Loss of membrane integrity during an experiment will manifest as the presence of proteins in the dialysate and a violation of protein mass balance for the well. This may be caused by microbial contamination and enzymatic degradation of the cellulose membrane. The remedy is to ensure correct membrane preparation and use – see above (Membrane hydration and preparation) and this includes thorough cleaning of the Teflon blocks between uses – (How should I clean the Teflon block). If “leakage” persists, sterilize the Teflon block by autoclaving and repeat the experiment to confirm that the Teflon block was contaminated and caused the leakage.

The sealing of the unit depends on the compression of the Teflon blocks by the pressure plate. The most common cause of leakage after extensive use is micro-striations on the Teflon bars due to inappropriate washing with abrasives or brushes. Replacement of the Teflon block remedies this cause.
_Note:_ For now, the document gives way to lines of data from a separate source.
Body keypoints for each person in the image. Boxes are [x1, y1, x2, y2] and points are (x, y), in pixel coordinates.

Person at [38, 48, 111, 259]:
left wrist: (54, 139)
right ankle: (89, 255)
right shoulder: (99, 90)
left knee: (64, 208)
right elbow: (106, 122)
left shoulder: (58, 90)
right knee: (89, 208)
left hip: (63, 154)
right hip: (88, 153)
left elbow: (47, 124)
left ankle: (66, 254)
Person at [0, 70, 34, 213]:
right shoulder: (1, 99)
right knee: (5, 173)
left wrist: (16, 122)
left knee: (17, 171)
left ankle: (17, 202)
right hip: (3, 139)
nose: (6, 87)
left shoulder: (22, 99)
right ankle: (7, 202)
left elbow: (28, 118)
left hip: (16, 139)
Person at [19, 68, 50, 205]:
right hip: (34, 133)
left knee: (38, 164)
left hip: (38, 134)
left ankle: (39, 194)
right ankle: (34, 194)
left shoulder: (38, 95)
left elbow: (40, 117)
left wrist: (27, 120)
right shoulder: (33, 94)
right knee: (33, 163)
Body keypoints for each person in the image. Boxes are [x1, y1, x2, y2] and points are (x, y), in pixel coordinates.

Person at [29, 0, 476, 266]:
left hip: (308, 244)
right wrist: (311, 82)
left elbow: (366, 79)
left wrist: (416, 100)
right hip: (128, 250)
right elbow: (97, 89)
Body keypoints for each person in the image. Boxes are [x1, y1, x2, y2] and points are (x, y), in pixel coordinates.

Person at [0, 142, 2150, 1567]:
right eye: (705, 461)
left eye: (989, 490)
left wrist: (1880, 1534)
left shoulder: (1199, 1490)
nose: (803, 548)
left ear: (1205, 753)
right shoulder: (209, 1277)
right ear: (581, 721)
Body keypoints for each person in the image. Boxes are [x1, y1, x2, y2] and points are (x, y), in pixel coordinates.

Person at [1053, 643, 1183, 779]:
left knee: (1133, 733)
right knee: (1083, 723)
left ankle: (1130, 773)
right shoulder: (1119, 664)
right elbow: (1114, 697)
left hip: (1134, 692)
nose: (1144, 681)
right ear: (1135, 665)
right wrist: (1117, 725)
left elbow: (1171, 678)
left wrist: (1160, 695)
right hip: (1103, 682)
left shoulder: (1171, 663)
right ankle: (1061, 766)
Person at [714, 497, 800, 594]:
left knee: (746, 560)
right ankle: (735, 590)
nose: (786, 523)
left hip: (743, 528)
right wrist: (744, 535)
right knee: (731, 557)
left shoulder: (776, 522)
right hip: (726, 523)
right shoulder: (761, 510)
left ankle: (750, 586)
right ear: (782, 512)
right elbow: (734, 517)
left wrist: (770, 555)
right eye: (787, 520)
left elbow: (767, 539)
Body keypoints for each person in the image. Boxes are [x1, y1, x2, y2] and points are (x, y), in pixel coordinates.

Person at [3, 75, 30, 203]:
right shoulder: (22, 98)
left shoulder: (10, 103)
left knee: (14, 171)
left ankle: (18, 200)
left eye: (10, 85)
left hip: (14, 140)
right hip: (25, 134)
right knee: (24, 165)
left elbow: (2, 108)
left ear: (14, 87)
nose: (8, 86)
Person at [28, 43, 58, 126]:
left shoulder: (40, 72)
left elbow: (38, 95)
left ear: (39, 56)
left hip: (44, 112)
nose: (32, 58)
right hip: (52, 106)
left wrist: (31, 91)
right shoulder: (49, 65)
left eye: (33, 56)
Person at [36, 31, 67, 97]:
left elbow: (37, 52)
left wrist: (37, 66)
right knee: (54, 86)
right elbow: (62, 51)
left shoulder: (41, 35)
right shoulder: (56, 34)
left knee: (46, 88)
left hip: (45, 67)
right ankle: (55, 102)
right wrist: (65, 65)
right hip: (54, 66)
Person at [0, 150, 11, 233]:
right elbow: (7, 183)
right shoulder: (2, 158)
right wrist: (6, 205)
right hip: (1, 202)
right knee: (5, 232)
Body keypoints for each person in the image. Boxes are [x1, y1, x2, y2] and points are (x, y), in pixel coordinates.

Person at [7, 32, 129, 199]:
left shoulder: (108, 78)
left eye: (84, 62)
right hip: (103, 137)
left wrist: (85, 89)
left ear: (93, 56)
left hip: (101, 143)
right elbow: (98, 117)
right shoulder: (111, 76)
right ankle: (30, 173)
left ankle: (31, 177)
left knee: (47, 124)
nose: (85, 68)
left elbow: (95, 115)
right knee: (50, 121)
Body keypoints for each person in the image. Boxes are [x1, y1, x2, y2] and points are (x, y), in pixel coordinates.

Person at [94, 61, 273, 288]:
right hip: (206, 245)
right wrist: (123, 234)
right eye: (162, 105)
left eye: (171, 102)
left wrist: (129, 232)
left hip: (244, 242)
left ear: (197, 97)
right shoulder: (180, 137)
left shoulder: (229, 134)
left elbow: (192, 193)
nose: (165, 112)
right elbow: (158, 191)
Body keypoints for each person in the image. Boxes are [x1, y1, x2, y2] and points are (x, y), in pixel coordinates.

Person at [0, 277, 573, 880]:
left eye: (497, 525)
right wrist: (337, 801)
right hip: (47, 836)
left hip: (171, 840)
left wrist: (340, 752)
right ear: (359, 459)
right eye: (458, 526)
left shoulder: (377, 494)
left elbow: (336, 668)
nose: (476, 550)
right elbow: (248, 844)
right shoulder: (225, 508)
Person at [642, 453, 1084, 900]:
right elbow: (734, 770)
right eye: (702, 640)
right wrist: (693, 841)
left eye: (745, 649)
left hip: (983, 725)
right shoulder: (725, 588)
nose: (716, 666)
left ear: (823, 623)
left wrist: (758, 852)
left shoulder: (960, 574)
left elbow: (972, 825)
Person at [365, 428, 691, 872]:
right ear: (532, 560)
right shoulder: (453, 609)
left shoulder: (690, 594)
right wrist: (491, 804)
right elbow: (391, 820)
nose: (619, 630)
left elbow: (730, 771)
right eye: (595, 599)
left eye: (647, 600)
After each use the HTD dialysis block should be cleaned thoroughly with a non-ionic detergent. Disassemble the dialysis block and soak overnight in a 2-liter beaker containing a 2% solution of Micro 90 (VWR international, Catalog # 21830-416). Rinse the Teflon bars in the 2-liter beaker followed by holding each Teflon bar under a running distilled water stream. Care must be taken to ensure that all detergent has been rinsed from the unit as residual detergent could compromise future binding studies. The Teflon block may also be disinfected with a 10% v/v solution made using commercial Clorox bleach which is 5.25% sodium hypochlorite. The final solution would this be 0.525% sodium hypochlorite solution. Never use any abrasive or brush for cleaning the Teflon blocks as they will cause micro-striations and prevent effective sealing.

The dry membranes can be stored for up to 2 years in sealed or Ziploc bags at 4ºC or ambient temperature. Storage in such bags prevents membranes from drying out and losing their integrity.